Segment Start: STORED DATA
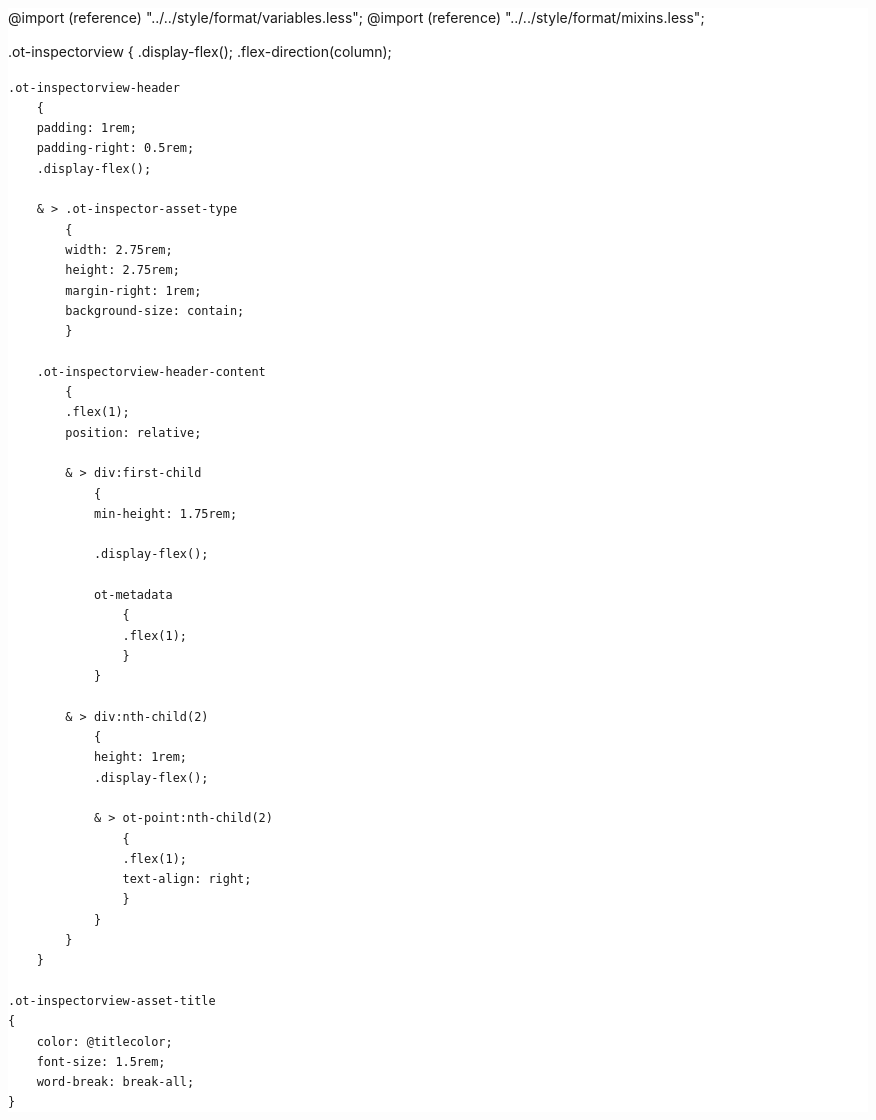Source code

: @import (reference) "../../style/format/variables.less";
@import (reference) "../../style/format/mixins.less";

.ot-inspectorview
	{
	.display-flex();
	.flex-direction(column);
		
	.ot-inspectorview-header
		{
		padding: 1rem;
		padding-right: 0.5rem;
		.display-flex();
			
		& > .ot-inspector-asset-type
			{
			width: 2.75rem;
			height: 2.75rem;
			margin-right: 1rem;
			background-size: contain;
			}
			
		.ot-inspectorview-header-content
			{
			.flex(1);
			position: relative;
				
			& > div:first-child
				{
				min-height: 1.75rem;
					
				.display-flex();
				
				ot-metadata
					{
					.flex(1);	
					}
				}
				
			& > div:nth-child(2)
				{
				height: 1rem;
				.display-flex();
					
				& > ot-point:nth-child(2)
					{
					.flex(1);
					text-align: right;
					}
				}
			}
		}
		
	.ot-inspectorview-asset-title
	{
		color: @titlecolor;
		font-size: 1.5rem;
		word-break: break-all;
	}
Segment End: STORED DATA
PROBLEM DETAILS: Where does the string "header" occur in the material? Copy every line where it does.

REPLY TO THE EXERCISE:
	.ot-inspectorview-header
		.ot-inspectorview-header-content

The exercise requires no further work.